--- Исходные записи ---

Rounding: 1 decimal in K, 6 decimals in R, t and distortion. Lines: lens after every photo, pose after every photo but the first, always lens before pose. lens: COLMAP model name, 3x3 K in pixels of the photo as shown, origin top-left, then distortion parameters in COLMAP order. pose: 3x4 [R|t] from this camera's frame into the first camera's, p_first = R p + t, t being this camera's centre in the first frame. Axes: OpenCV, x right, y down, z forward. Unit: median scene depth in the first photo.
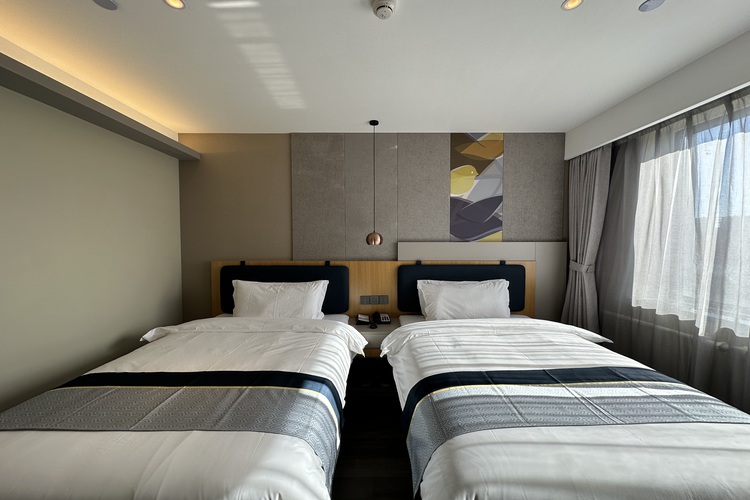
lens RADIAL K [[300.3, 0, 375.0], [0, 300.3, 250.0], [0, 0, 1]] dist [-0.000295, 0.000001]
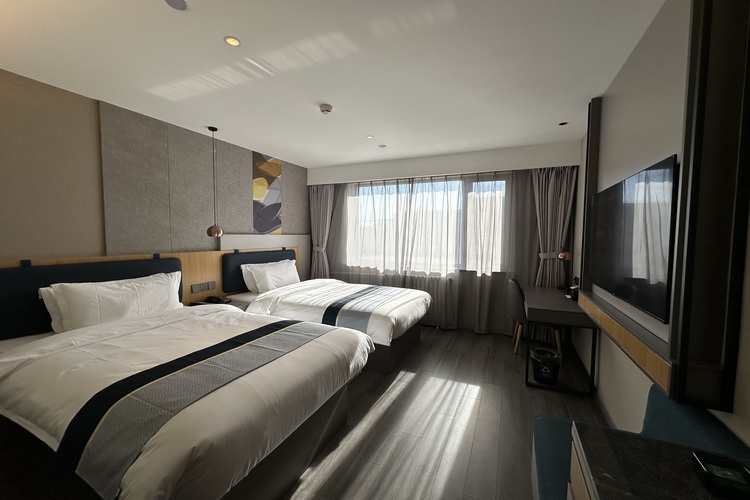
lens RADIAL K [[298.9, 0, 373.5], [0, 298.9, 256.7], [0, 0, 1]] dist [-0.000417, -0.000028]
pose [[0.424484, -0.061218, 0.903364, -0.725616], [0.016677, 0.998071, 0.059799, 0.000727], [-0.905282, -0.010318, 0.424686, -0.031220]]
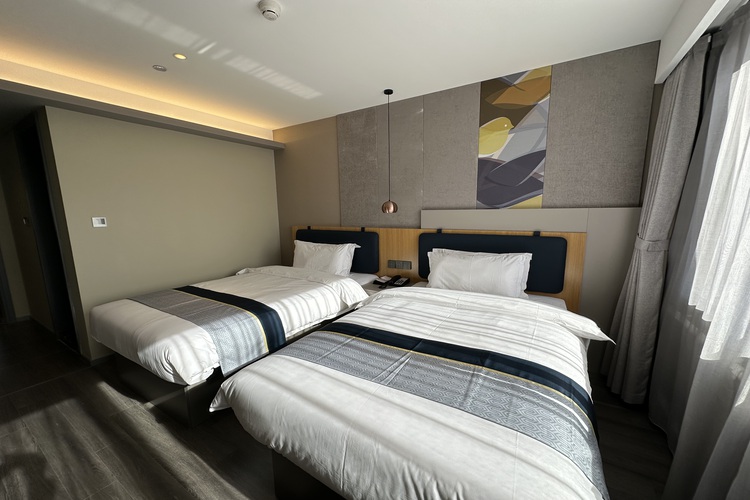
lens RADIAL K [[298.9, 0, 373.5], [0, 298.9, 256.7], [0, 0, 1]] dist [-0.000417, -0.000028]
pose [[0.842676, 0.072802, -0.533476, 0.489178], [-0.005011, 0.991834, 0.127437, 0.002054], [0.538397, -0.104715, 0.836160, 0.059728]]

---
--- Исходные записи ---

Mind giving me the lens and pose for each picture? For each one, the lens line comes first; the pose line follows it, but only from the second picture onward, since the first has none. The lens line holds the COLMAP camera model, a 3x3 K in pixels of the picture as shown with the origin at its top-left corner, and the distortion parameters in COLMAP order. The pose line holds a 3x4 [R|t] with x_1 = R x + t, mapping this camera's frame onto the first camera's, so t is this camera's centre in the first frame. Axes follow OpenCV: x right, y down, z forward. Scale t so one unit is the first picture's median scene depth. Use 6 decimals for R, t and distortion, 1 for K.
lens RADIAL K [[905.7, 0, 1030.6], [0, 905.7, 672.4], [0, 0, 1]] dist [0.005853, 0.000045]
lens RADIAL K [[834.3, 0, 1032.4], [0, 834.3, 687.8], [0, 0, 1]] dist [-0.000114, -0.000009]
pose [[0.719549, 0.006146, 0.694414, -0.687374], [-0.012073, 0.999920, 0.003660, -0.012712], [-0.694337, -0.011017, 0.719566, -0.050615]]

---
--- Исходные записи ---

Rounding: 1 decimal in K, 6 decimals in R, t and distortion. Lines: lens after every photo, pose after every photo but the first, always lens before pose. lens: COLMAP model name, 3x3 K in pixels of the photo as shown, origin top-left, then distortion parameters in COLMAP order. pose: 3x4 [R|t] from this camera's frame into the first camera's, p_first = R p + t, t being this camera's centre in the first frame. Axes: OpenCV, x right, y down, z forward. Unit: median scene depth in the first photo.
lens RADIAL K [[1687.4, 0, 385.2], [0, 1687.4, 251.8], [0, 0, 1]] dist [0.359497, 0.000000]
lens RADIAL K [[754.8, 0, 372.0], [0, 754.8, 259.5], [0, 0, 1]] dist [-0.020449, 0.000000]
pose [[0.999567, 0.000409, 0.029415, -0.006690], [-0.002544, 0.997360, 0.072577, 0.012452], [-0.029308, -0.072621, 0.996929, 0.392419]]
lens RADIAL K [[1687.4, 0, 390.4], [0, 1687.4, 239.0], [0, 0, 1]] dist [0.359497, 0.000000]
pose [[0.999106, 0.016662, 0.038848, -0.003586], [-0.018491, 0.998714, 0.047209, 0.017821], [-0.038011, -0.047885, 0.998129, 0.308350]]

---

* _Суть задания_: Переделайте записи от строки с «Mind giving me» до строки с «-0.011017, 0.719566, -0.050615]]» включительно в CSV из двух столбцов, «текст» и «ответ». На каждую запись отведите одну строку, где текст и ответ стоят каждый в своем поле в кавычках, а переносы строк заменены пробелами.

* _Итог задания_:
текст,ответ
"Mind giving me the lens and pose for each picture? For each one, the lens line comes first; the pose line follows it, but only from the second picture onward, since the first has none. The lens line holds the COLMAP camera model, a 3x3 K in pixels of the picture as shown with the origin at its top-left corner, and the distortion parameters in COLMAP order. The pose line holds a 3x4 [R|t] with x_1 = R x + t, mapping this camera's frame onto the first camera's, so t is this camera's centre in the first frame. Axes follow OpenCV: x right, y down, z forward. Scale t so one unit is the first picture's median scene depth. Use 6 decimals for R, t and distortion, 1 for K.","lens RADIAL K [[905.7, 0, 1030.6], [0, 905.7, 672.4], [0, 0, 1]] dist [0.005853, 0.000045] lens RADIAL K [[834.3, 0, 1032.4], [0, 834.3, 687.8], [0, 0, 1]] dist [-0.000114, -0.000009] pose [[0.719549, 0.006146, 0.694414, -0.687374], [-0.012073, 0.999920, 0.003660, -0.012712], [-0.694337, -0.011017, 0.719566, -0.050615]]"